I'll level with you, I've never played Minecraft. I think that, had I been younger, or in a different place in my life, I would have absolutely loved the hell out of Minecraft. Maybe I still would if I tried to play it now, and my reasons for avoiding it are probably petty as fuck. It's just become such a huge cultural institution that I'm not a part of that's populated largely by people younger than me that I think it's gotten kind of hard to get into and feel like I can take ownership of it. But hey there's always Terraria.

Terraria seems like it's blown up into a really big deal thing too, but unlike Minecraft I HAVE played this, quite a bit of it actually, and it is sort of like the experience I might imagine myself enjoying with Minecraft, if I played Minecraft. I think it's like Minecraft anyway? It sure seems like it's like Minecraft. The whole world is made up of building blocks that you can take apart and put back together wherever you want, and there ARE objectives you can pursue in order to complete the game but you can also kind of do whatever and fuck around at your leisure. It's just all in 2D instead of 3D.

I played Terraria co-op with a friend for a good 70 hours or so. What I love about Terraria is the feeling of completely open-ended adventure. Not only are there no boundaries, but the very concept of having an adventure feels like something you create yourself, in a good way. As I was playing, I allowed myself to sort of invent a game-within-a-game that I imagined I was playing, as if I were playing a procedurally-generated Zelda game; I imagined that each new cave, really just a random hole in the ground that had a lot of the blocks carved out of it already, was really a new, big, scary dungeon that I had to go into; I imagined that as I was carving blocks out of the tunnels and fighting off enemies, that I was sort of carving my own path of adventure through the game's world, and it opened up this true sense of awe-inspiring discovery that I haven't gotten out of a lot of games in quite the same way, even though I was making up a lot of the context of my 'adventure' myself.

At the same time, there is quite a lot of content here - lots of stuff to craft and make, lots of areas to explore, lots of quite real bosses to fight that you actually need to be prepared and well-equipped for.
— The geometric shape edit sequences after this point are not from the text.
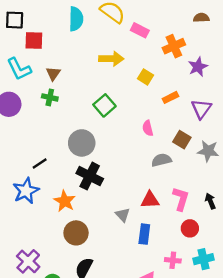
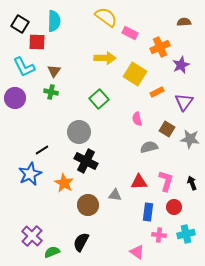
cyan semicircle: (76, 19) -> (54, 21), moved
black square: (15, 20) -> (20, 24), turned 30
yellow square: (145, 77) -> (135, 74), size x1.6
gray triangle: (123, 215) -> (115, 195), turned -40
brown circle: (76, 233) -> (88, 205), moved
blue rectangle: (144, 234) -> (148, 212), moved

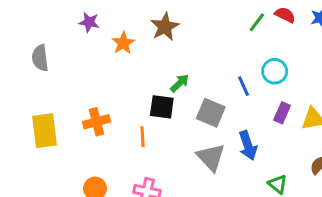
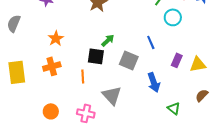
orange star: (123, 43) -> (56, 38), moved
gray semicircle: (40, 58) -> (14, 23), turned 30
cyan circle: (275, 71) -> (173, 17), moved
gray triangle: (211, 157) -> (112, 95), moved

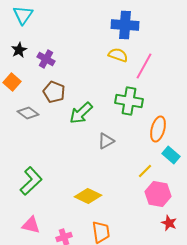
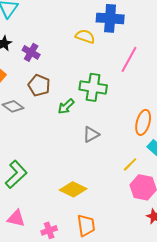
yellow semicircle: (118, 55) -> (85, 36), moved
green cross: (129, 101) -> (93, 87), moved
green arrow: (81, 113) -> (66, 106), size x0.7

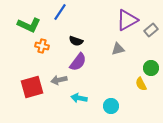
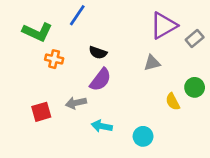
yellow semicircle: (141, 84) -> (173, 102), moved
red square: (32, 87) -> (41, 112), size x0.7

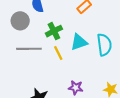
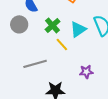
gray line: (29, 49) -> (35, 64), moved

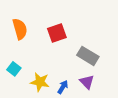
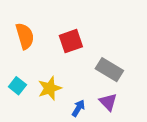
yellow star: (40, 82) -> (50, 88), moved, turned -30

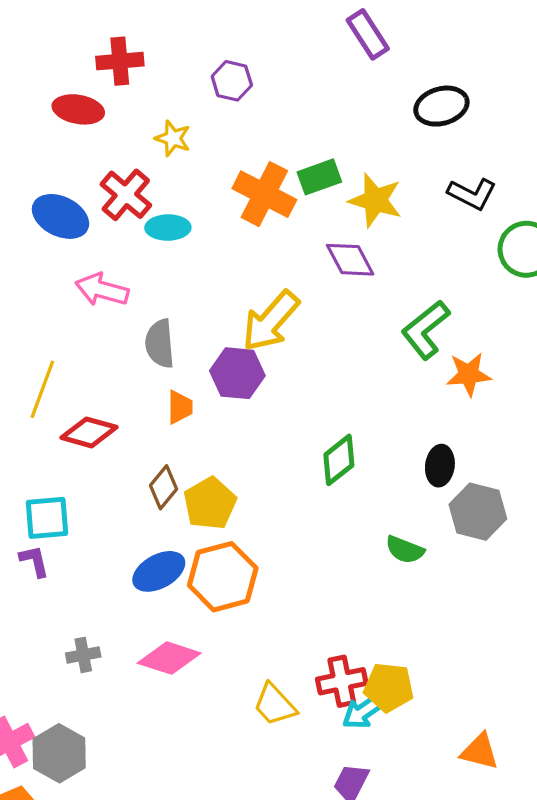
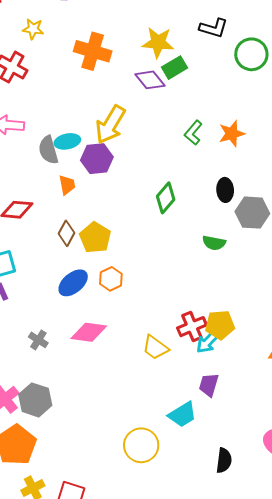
green rectangle: (319, 177) -> (174, 68), moved
cyan ellipse: (168, 228) -> (67, 141), moved
green L-shape: (426, 330) -> (193, 133), moved, size x0.7
orange hexagon: (223, 577) -> (111, 279), size x0.6
gray cross: (83, 655) -> (38, 340), turned -36

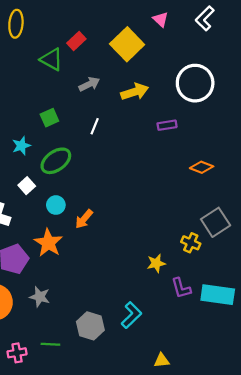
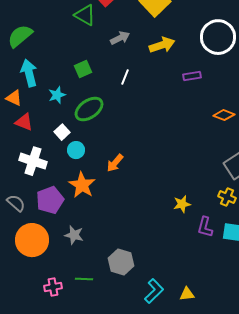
cyan circle: (56, 205) -> (76, 150), moved
yellow cross: (191, 243) -> (227, 197), moved
purple L-shape: (181, 288) -> (205, 227), turned 30
cyan L-shape: (131, 315) -> (154, 291), moved

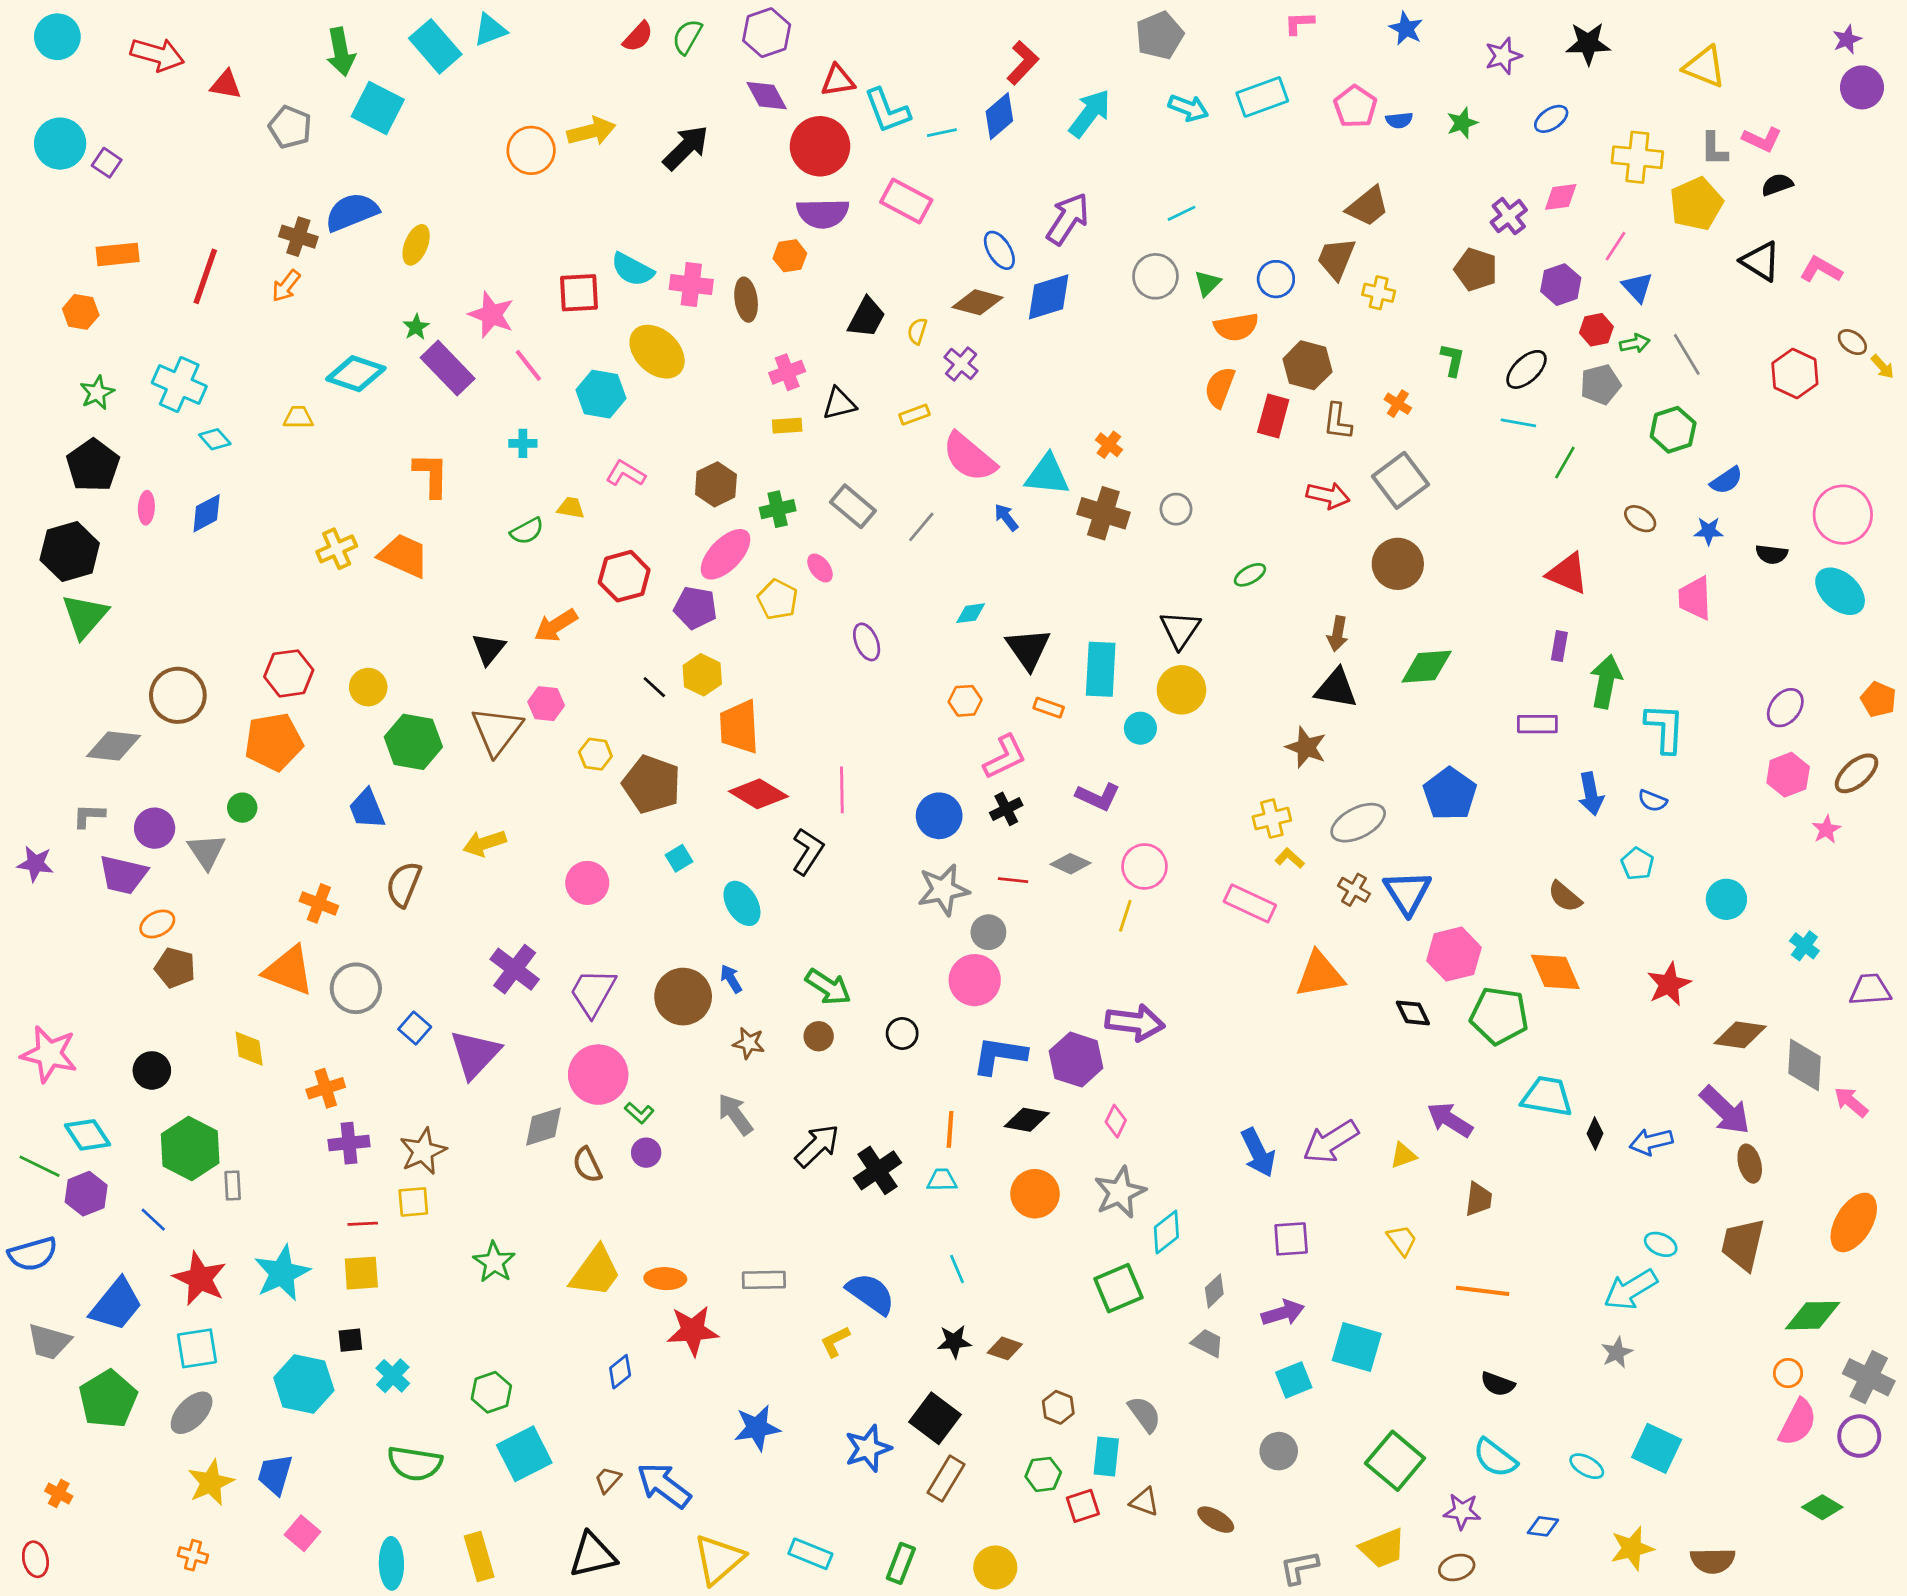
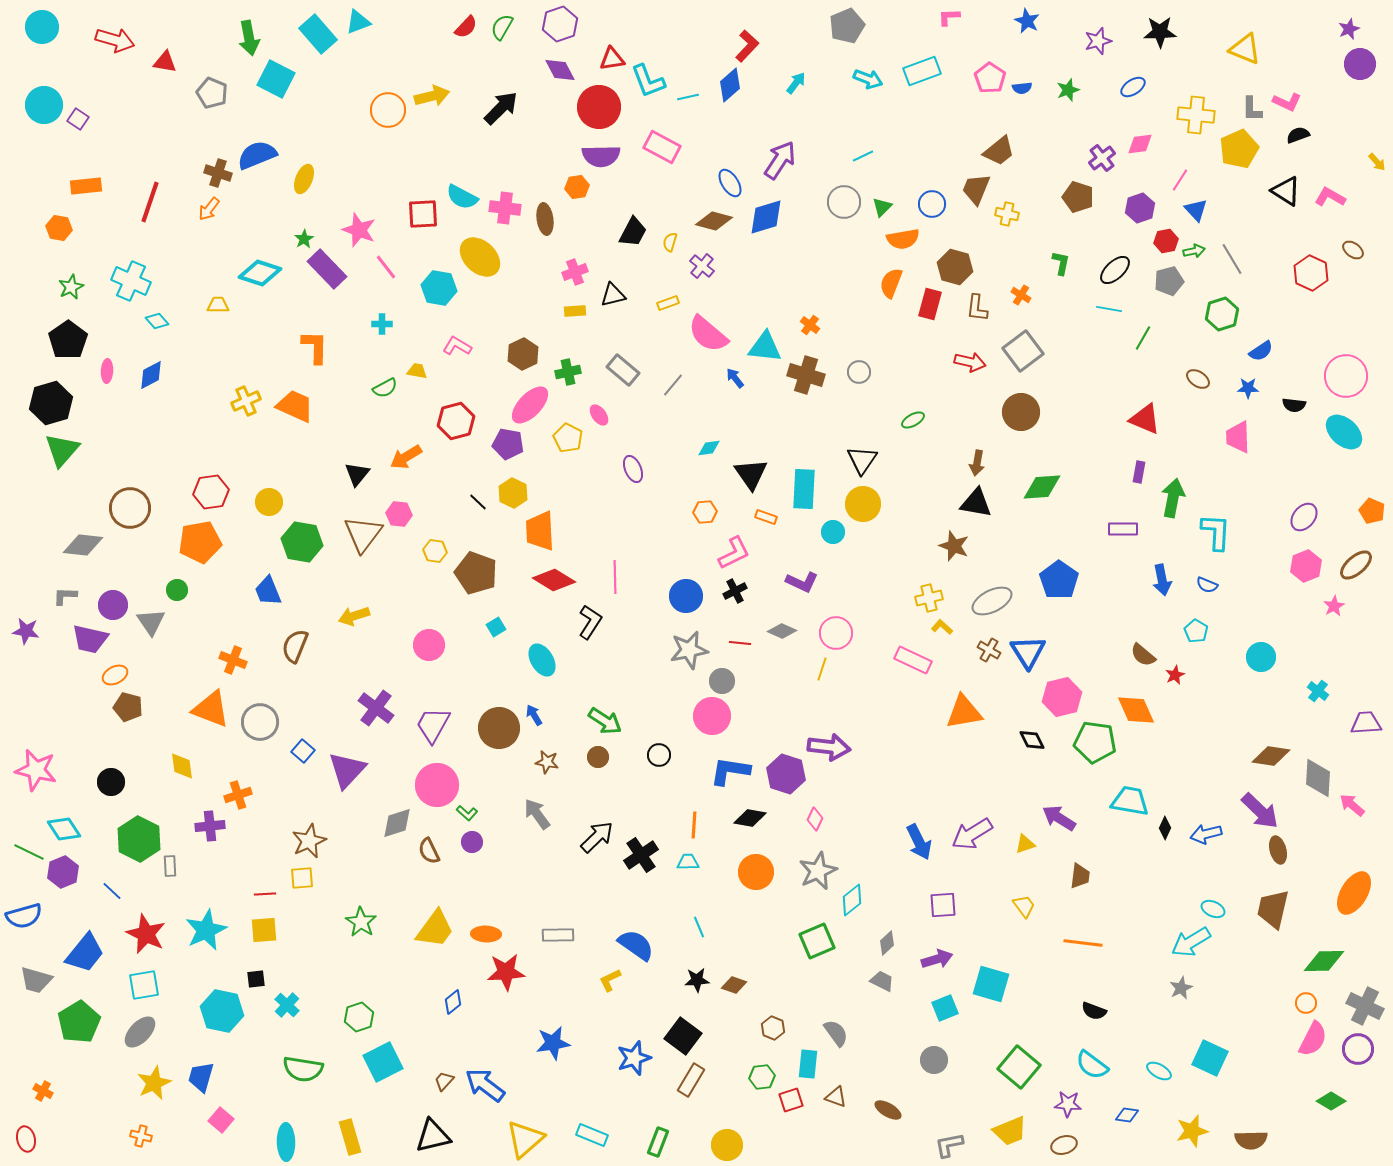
cyan arrow: (1090, 113) -> (796, 83), size x0.6
yellow arrow: (1883, 367) -> (1377, 162), moved
red star: (1669, 984) -> (1175, 675), moved, size x0.6
purple cross: (349, 1143) -> (210, 826), moved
Really nice co-op game, too, since a lot of the time I would feel like just fucking off while my friend did some actual work building stuff or gathering materials or whatever, it's very open-ended and doesn't particularly demand that you be at any one place at any one time or be doing anything in particular. It's just super relaxing. My friend reached out and suggested we play it again now that there's been a bunch of content updates and I might take him up on it.